There are two primary situations when you can apply the return_sequences to return the full sequence.

1. Stacking RNN, the former RNN layer or layers should set return_sequences to True so that the following RNN layer or layers can have the full sequence as input.
2. We want to generate classification for each time step.
- Such as speech recognition or much simpler form - trigger word detection where we generate a value between 0~1 for each timestep representing whether the trigger word is present.
- OCR(Optical character recognition) sequence modeling with CTC.

## Return states

Return sequences refer to return the cell state c<t>. For GRU, a<t>=c<t>, so you can get around without this parameter. But for LSTM, hidden state and cell state are not the same.

In [0]:
inputs1 = Input(shape=(3, 2))
lstm1, state_h, state_c = LSTM(units, return_state=True, kernel_initializer=k_init, bias_initializer=b_init, recurrent_initializer=r_init)(inputs1)
model = Model(inputs=inputs1, outputs=[lstm1, state_h, state_c])

In [0]:
# model.summary()

In [0]:
# make and show prediction
output = model.predict(data)
output

[array([[0.02480671]], dtype=float32),
 array([[0.02480671]], dtype=float32),
 array([[0.0486485]], dtype=float32)]

In [0]:
for a in output:
    print(a.shape) 

(1, 1)
(1, 1)
(1, 1)


The output of the LSTM layer has three components, they are (a<T>, a<T>, c<T>), "T" stands for the last timestep, each one has the shape (#Samples, #LSTM units).
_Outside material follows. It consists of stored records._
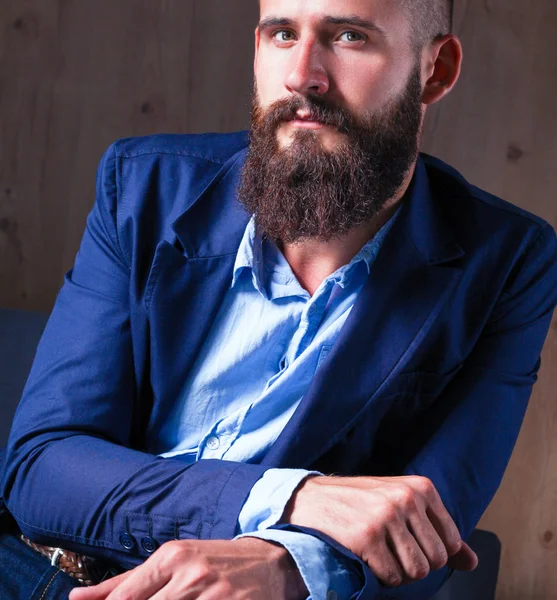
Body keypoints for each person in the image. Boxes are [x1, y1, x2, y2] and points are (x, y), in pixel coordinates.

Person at [1, 0, 556, 598]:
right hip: (37, 571)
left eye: (349, 37)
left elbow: (430, 531)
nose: (301, 75)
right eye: (283, 33)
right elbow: (41, 467)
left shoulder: (508, 262)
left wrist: (289, 567)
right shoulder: (142, 186)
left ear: (436, 70)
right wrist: (294, 497)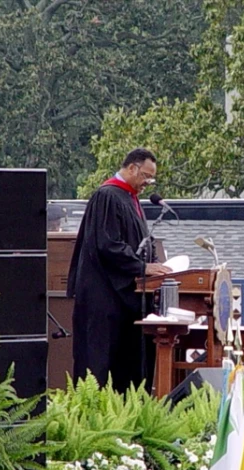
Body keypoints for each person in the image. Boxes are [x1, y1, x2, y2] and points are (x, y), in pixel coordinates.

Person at [66, 148, 172, 391]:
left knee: (128, 369)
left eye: (151, 178)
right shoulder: (108, 196)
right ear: (132, 168)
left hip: (124, 300)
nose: (148, 183)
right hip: (103, 298)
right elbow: (108, 244)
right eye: (146, 176)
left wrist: (153, 264)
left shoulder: (131, 200)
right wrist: (142, 267)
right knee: (98, 367)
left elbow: (139, 244)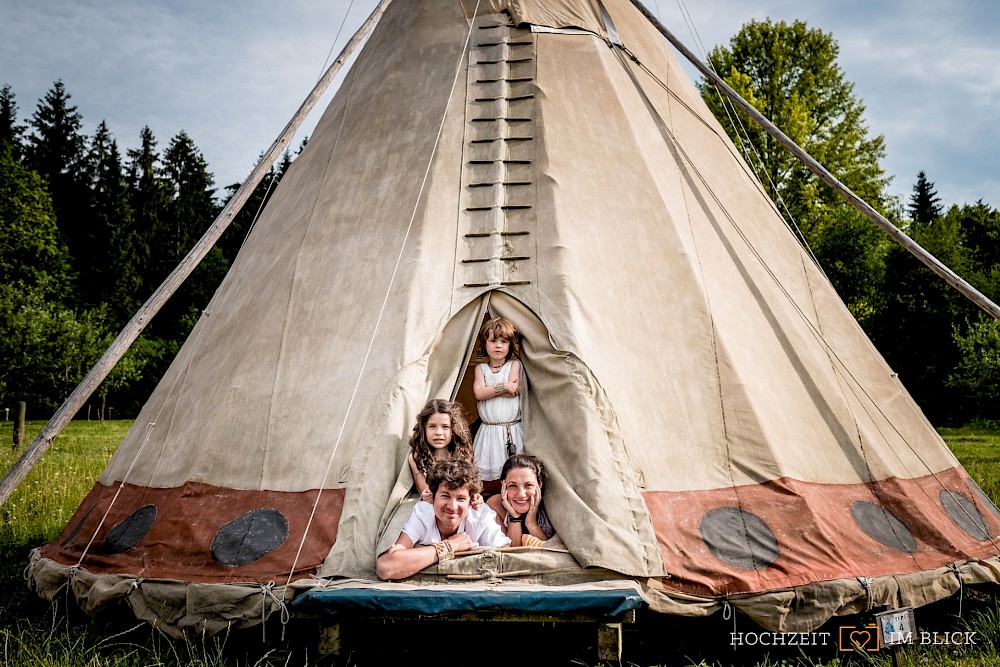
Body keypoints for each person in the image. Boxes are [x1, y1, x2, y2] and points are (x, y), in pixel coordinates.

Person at [377, 460, 510, 580]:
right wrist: (449, 546)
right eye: (445, 496)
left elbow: (507, 558)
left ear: (471, 501)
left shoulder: (480, 516)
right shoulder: (421, 514)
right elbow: (386, 567)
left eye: (461, 499)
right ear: (432, 497)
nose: (452, 506)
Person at [472, 317, 524, 482]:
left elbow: (513, 391)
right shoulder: (481, 369)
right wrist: (503, 386)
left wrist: (490, 390)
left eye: (504, 341)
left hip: (512, 430)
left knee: (515, 472)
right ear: (485, 344)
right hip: (489, 431)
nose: (498, 346)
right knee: (490, 475)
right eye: (493, 340)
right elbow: (478, 394)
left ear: (510, 345)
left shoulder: (515, 365)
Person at [406, 399, 479, 506]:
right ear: (424, 428)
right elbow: (427, 493)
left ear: (453, 430)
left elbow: (470, 487)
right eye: (432, 427)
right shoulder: (417, 458)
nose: (438, 433)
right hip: (434, 506)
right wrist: (427, 494)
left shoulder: (462, 454)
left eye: (445, 427)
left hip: (458, 504)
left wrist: (476, 497)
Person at [487, 454, 555, 547]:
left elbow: (550, 550)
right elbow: (511, 553)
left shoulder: (550, 507)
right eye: (512, 486)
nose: (521, 494)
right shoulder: (495, 506)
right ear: (503, 485)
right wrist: (514, 517)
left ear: (539, 484)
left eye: (528, 485)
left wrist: (531, 523)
The major reason you want to set the return_state is an RNN may need to have its cell state initialized with previous time step while the weights are shared, such as in an encoder-decoder model. 

In [0]:
# define model
inputs1 = Input(shape=(3, 2))
lstm1, state_h, state_c = LSTM(units, return_sequences=True, return_state=True, kernel_initializer=k_init, bias_initializer=b_init, recurrent_initializer=r_init)(inputs1)
model = Model(inputs=inputs1, outputs=[lstm1, state_h, state_c])

In [0]:
output = model.predict(data)
output

[array([[[0.00767819],
         [0.01597687],
         [0.02480671]]], dtype=float32),
 array([[0.02480671]], dtype=float32),
 array([[0.0486485]], dtype=float32)]

In [0]:
for a in output:
    print(a.shape) 

(1, 3, 1)
(1, 1)
(1, 1)


One thing worth mentioning is that if we replace LSTM with GRU the output will have only two components. (a<1...T>, c<T>) since in GRU a<T>=c<T>.